## YOUR TASK:
Could you repeat the part of the material below that runs from its first line through the line containing "text at (1635, 400)", changing "dashed" to "dotted" and keeping everything else the same?

## SUPPLIED DATA:
# # # # # # #

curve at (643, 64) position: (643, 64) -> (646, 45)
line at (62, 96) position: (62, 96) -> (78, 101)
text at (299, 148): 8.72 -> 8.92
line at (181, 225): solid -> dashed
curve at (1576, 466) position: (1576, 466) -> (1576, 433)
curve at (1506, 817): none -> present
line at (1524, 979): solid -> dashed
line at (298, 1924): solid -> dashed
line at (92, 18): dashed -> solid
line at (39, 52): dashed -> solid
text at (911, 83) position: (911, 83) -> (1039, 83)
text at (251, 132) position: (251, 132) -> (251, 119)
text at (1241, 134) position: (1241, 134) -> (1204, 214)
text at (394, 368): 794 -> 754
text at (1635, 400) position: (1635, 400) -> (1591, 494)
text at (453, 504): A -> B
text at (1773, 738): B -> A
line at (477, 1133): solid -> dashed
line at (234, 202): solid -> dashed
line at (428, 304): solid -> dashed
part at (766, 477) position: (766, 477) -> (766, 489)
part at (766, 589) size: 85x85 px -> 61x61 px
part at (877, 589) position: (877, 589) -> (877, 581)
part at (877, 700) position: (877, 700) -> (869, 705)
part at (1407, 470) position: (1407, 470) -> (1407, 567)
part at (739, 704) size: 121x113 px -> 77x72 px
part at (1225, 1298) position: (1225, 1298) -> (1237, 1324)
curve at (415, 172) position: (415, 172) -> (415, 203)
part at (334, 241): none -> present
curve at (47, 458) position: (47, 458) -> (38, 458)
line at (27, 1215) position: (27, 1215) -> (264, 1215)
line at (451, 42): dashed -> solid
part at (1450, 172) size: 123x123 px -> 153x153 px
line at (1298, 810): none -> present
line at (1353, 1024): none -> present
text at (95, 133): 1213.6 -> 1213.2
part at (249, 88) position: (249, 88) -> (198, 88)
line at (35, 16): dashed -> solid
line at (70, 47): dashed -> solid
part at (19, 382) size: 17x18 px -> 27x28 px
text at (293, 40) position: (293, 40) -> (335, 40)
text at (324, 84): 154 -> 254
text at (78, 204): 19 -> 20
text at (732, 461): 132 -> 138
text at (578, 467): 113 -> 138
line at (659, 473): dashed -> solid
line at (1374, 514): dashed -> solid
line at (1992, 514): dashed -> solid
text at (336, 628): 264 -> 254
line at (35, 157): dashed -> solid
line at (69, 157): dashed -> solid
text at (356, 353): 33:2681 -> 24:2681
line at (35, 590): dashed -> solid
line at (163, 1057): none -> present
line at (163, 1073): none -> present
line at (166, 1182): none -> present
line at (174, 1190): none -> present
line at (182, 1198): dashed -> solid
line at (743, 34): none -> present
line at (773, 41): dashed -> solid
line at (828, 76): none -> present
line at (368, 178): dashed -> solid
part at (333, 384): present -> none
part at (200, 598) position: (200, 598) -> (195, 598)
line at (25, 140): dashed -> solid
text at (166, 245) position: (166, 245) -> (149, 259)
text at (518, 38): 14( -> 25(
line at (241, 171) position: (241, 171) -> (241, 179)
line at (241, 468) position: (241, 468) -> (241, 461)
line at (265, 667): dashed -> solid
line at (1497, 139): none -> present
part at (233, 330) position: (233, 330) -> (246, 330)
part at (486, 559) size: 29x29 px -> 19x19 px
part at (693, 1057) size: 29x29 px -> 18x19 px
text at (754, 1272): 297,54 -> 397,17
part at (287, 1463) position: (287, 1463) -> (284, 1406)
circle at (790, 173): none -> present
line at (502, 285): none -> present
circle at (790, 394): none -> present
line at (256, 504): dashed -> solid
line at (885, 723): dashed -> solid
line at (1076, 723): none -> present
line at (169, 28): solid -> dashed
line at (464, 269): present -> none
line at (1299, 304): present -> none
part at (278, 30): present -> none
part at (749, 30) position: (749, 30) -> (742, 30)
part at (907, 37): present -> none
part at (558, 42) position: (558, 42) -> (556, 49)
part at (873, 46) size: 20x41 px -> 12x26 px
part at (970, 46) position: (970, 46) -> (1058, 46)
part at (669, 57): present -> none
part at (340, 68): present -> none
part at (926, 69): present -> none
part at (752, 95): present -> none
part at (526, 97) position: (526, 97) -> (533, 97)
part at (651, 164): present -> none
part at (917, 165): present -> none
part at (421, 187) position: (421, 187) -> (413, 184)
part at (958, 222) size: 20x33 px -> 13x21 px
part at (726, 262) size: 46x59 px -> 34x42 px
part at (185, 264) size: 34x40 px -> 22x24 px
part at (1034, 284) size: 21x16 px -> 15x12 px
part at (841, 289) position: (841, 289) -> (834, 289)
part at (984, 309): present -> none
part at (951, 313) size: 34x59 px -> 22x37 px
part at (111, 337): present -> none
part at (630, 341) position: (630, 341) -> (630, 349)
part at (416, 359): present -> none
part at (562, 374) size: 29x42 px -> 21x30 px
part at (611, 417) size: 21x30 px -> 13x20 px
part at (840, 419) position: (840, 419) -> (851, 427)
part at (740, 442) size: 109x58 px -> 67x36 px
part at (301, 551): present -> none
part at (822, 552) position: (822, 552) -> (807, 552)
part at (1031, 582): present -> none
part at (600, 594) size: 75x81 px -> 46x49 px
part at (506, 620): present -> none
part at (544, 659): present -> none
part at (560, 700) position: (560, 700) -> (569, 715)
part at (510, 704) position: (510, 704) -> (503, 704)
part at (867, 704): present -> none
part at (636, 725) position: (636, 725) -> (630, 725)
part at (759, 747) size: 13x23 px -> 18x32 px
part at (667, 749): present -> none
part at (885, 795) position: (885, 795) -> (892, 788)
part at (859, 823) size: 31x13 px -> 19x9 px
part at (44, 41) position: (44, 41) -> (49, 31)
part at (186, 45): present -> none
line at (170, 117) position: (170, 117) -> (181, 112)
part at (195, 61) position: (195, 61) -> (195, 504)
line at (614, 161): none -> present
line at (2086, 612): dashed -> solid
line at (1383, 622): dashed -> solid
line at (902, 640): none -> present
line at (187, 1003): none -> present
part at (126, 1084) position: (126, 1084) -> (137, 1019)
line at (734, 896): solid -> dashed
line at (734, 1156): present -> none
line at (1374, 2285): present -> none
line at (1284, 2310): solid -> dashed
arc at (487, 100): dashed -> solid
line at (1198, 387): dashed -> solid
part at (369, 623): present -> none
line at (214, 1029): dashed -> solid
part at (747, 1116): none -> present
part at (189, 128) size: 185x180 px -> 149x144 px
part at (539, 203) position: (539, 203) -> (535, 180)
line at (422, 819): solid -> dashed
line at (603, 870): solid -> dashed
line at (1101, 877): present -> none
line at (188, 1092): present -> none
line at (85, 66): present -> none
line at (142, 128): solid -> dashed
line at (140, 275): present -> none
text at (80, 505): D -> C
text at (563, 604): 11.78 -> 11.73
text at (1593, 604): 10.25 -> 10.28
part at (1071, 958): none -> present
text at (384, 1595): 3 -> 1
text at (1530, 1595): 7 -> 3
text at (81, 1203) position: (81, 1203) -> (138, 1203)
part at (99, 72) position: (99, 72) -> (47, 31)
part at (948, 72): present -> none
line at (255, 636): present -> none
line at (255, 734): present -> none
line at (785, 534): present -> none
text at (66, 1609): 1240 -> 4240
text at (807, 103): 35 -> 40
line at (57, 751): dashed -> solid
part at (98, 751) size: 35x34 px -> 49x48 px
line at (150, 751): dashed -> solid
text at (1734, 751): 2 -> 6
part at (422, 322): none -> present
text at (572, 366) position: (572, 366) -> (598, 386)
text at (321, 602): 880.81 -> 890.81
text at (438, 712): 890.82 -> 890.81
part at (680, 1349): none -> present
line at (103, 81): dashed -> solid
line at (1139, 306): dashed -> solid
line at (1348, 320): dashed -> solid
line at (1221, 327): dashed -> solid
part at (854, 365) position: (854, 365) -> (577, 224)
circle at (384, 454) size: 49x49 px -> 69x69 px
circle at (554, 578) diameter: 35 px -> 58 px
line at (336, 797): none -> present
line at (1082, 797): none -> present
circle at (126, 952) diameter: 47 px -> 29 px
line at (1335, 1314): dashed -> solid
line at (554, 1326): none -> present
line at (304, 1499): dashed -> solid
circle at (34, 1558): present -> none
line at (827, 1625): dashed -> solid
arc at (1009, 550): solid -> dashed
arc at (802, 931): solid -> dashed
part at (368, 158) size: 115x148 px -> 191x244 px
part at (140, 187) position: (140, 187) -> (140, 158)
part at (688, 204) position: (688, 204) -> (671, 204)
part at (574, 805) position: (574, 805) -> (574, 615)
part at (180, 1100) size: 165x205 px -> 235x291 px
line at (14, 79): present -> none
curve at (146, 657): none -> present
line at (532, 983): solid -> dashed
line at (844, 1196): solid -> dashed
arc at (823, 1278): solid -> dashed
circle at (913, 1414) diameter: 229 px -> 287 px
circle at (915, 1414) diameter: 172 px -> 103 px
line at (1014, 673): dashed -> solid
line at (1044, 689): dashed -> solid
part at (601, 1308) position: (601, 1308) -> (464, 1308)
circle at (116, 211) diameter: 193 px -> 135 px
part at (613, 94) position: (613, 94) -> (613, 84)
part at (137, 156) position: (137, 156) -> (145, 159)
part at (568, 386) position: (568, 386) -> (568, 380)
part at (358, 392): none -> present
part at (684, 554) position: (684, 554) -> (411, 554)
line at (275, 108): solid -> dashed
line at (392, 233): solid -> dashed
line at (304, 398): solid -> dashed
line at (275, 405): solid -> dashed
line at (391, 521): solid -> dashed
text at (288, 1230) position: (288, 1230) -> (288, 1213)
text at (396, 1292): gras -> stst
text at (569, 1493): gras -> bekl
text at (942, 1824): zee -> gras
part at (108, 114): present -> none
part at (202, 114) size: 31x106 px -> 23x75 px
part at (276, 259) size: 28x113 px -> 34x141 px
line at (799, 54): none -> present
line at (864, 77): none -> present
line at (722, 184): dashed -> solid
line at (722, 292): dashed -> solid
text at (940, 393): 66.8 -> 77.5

# # # # # # #

## CORRECT RESULT:
curve at (643, 64) position: (643, 64) -> (646, 45)
line at (62, 96) position: (62, 96) -> (78, 101)
text at (299, 148): 8.72 -> 8.92
line at (181, 225): solid -> dotted
curve at (1576, 466) position: (1576, 466) -> (1576, 433)
curve at (1506, 817): none -> present
line at (1524, 979): solid -> dotted
line at (298, 1924): solid -> dotted
line at (92, 18): dotted -> solid
line at (39, 52): dotted -> solid
text at (911, 83) position: (911, 83) -> (1039, 83)
text at (251, 132) position: (251, 132) -> (251, 119)
text at (1241, 134) position: (1241, 134) -> (1204, 214)
text at (394, 368): 794 -> 754
text at (1635, 400) position: (1635, 400) -> (1591, 494)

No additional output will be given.